EXERCISES/TUTORIAL1/EXERCISE2/question2/answer/.SBOVB

Thus, the input for the SL-BOVB calculation is in … answer/.SBOVB/hf-sbovb.xmi, and the guess for running the corresponding calculation is in …answer/.SBOVB/hf-sbovb.gus. This latter guess is obtained by transforming the .orb file of the converged L-BOVB calculation, which can be found in …/answer/ hf-lbovb.orb.

It can be seen that the SL-BOVB wave function is lower than the L-BOVB one by ~5 kcal/mol. As both wave functions dissociate to the same limit (H plus F atoms calculated separately at the ROHF level), the improvement on the total energy carries over to the bonding energy, which is found greater at the SL-BOVB than at the L-BOVB level.

IMPORTANT WARNINGS

• The S-BOVB method is REALLY a Valence Bond expert level. You should have some significant experience with D-BOVB calculations before trying S- and SD-BOVB ones.
• It is EXTREMELY important to start from a good orbital guess, otherwise misconvergence or, more importantly, convergence on secondary minima or unphysical solutions will happens. In particular :
  • the "boys" keyword MUST be used at the initial VBSCF level, as it will ensures that the splitted orbital really physically correspond to your active pair, and not an inactive pair sharing the same orbital definition (for instance : to distinguish between the 2s lone pair of Fluorine and the sigma active orbital in F₂ or HF molecules).
  • a converged L-BOVB solution must be used as a guess for the S-BOVB level
  • you should modify the guess orbitals for the splitted pairs intelligently, as a dumb modification usually ends to an unphysical S-BOVB solution

SD-BOVB calculations

General case (low symmetry):

1. Perform a ("L") VBSCF calculation together with the keyword boys in the $orb section ;
2. perform the L-BOVB calculation, starting from converged VBSCF orbitals ;
3. perform the S-BOVB calculation : starting from the converged L-BOVB orbital as guess with splitted and modified doubly occupied active pairs as explained above, run the calculation by optimizing the active orbitals, while freezing the inactive orbitals during the optimization (put "0" as coefficient in first $orb line) ;
4. then perform the SD-BOVB calculation : starting from the converged S-BOVB orbitals as guess, run the calculation by optimizing the delocalized inactive orbitals, while freezing the active orbitals during the optimization (put "0" as coefficient in first $orb line).

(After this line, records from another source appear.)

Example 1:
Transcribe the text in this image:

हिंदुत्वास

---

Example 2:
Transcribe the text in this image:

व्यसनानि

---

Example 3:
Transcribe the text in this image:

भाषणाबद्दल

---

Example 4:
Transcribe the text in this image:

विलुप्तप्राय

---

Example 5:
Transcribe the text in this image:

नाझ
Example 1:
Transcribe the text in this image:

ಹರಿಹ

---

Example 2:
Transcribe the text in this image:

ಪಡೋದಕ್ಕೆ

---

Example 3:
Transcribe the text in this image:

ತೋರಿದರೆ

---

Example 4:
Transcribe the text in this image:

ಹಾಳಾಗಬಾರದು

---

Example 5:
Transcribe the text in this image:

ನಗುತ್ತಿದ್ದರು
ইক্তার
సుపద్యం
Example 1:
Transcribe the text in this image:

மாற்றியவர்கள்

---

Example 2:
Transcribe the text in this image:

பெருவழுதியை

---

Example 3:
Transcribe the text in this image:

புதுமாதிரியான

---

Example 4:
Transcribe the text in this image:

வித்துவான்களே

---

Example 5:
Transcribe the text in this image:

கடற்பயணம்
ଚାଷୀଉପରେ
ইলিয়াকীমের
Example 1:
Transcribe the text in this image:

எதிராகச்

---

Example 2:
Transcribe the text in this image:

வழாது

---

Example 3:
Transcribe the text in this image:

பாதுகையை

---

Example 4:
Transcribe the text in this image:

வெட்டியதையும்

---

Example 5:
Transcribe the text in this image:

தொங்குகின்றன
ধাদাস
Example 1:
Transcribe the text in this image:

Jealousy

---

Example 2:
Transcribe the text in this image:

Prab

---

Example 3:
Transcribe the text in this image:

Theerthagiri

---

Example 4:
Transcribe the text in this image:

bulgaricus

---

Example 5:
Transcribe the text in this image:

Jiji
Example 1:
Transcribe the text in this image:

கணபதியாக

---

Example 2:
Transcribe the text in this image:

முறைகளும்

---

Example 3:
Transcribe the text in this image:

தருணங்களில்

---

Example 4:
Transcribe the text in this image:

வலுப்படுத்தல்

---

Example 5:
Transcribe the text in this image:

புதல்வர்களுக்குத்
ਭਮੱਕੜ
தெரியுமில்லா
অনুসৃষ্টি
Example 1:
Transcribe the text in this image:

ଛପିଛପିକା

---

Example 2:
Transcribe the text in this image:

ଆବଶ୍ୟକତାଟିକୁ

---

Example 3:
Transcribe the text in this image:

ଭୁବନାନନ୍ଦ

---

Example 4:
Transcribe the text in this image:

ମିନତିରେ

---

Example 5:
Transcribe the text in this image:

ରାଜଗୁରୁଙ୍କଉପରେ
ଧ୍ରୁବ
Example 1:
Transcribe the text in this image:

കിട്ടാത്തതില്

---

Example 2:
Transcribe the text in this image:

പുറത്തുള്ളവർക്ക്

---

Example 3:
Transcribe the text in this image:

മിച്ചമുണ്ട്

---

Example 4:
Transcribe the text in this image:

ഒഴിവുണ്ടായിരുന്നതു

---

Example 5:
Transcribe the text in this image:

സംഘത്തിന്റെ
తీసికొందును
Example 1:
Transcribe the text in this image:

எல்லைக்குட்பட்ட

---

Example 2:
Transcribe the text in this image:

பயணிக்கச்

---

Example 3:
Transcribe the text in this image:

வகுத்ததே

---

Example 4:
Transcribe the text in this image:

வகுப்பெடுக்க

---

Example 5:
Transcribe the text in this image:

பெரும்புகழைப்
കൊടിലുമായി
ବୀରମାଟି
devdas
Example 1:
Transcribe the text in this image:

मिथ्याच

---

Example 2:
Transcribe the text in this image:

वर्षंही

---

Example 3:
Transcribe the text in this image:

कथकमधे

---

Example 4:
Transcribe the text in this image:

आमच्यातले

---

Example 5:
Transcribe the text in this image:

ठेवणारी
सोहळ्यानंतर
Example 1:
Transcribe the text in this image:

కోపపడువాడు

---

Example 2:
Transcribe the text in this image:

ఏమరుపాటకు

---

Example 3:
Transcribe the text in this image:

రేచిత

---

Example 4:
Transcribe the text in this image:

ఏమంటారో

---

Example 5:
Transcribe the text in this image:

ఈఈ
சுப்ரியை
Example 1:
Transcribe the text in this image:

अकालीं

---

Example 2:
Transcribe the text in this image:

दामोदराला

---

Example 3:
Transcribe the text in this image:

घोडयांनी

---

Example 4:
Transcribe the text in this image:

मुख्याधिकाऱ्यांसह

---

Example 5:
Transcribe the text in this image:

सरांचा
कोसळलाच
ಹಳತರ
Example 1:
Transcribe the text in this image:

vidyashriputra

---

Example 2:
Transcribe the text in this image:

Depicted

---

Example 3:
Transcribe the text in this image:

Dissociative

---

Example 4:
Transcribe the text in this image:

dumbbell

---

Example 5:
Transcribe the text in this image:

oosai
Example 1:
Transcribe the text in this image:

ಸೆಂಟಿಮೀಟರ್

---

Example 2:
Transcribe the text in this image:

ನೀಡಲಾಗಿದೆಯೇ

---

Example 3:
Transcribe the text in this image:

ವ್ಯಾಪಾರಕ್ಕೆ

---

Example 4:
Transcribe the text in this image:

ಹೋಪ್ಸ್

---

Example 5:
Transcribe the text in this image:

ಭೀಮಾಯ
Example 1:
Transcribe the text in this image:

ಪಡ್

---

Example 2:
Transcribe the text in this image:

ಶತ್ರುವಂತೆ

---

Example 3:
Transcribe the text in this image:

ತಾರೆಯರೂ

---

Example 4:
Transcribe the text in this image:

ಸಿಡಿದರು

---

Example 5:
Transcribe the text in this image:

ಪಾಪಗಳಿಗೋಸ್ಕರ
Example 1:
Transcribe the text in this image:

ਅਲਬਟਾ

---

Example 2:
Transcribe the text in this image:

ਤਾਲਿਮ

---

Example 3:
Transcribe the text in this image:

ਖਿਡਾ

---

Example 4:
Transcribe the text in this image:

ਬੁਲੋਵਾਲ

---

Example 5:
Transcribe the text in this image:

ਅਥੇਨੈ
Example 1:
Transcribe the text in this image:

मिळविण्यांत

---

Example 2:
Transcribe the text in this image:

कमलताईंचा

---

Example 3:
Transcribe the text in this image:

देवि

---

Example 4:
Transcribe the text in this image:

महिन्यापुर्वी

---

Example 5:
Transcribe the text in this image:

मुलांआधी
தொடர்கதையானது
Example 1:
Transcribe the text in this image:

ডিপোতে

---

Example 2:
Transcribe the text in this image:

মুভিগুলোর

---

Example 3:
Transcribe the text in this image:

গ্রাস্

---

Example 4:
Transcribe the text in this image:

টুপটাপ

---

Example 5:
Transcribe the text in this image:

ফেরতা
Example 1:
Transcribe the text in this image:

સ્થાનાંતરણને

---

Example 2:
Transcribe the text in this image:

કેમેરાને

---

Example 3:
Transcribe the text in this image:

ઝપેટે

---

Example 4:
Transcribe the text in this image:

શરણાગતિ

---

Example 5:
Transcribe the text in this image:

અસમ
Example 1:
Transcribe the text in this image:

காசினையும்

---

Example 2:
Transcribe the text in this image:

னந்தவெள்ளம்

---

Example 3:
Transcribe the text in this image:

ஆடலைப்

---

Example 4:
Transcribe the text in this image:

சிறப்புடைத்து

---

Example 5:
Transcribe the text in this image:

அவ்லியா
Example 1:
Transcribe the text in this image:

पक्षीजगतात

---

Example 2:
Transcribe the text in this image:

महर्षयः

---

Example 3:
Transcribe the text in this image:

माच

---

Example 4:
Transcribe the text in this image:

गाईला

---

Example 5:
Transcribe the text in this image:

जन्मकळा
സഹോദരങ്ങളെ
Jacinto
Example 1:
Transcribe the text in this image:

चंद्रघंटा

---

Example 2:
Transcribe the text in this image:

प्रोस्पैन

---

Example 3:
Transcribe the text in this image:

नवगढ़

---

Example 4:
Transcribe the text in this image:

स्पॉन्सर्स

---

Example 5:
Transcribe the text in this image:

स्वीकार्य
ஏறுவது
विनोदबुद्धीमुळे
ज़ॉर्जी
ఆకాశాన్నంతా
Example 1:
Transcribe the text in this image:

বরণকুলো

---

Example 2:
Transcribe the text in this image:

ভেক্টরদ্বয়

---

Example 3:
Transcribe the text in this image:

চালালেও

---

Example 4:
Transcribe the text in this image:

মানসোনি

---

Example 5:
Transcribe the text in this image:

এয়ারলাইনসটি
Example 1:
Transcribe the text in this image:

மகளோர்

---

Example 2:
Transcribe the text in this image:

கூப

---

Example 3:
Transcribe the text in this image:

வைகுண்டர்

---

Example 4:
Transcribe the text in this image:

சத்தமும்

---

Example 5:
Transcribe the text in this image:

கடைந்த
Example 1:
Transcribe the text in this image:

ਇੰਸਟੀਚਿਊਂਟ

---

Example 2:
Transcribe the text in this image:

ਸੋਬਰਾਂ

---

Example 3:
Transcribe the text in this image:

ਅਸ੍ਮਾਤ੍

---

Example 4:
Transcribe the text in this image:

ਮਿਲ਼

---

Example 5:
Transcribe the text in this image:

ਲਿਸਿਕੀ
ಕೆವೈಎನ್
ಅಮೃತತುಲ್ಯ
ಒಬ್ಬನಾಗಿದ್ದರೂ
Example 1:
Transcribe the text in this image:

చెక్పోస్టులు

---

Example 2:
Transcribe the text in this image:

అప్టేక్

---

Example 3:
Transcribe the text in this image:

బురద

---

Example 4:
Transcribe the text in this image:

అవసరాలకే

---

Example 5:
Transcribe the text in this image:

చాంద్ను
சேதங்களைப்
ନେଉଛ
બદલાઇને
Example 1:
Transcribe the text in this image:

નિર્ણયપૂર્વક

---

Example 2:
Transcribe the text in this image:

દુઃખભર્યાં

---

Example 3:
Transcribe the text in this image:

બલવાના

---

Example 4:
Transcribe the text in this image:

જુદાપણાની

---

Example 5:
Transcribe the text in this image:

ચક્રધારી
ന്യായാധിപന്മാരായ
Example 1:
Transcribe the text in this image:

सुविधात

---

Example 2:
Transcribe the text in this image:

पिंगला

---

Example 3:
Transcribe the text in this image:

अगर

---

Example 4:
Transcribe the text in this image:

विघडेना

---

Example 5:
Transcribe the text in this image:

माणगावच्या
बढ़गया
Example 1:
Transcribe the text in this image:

As an example, see the SD-BOVB calculation on the F₂ molecule in the tutorial machines here :

EXERCISES/TUTORIAL1/EXERCISE3/question3/answer/.SD-BOVB

We obtain a bonding energy of 37.1 kcal/mol at the SD-BOVB level using the 6-31G(d) basis set, already very close to the estimated exact value of 39.0 kcal/mol.

High symmetry case:

1. Perform a π-D-VBSCF calculation together with the keyword boys in the $orb section ;
2. perform a π-D-BOVB calculation, starting from converged VBSCF orbitals ;
3. perform the π-SD-BOVB calculation in two steps :
   1. step1 : starting from the converged π-D-BOVB orbitals as guess with splitted and modified doubly occupied active pairs as explained above, run the calculation by optimizing the active orbitals, while freezing the inactive orbitals during the optimization (put "0" as coefficient in first $orb line) ;
   2. step2 : then restarting from the converged orbitals obtained at the previous step, optimizing all orbitals (both active and inactive) at the same time.

As an example, see the π-SD-BOVB calculation on the F₂ molecule in the tutorial machines here :

EXERCISES/TUTORIAL1/EXERCISE3/question3/answer/.PI-SD-BOVB

You may compare these calculations to the previous example.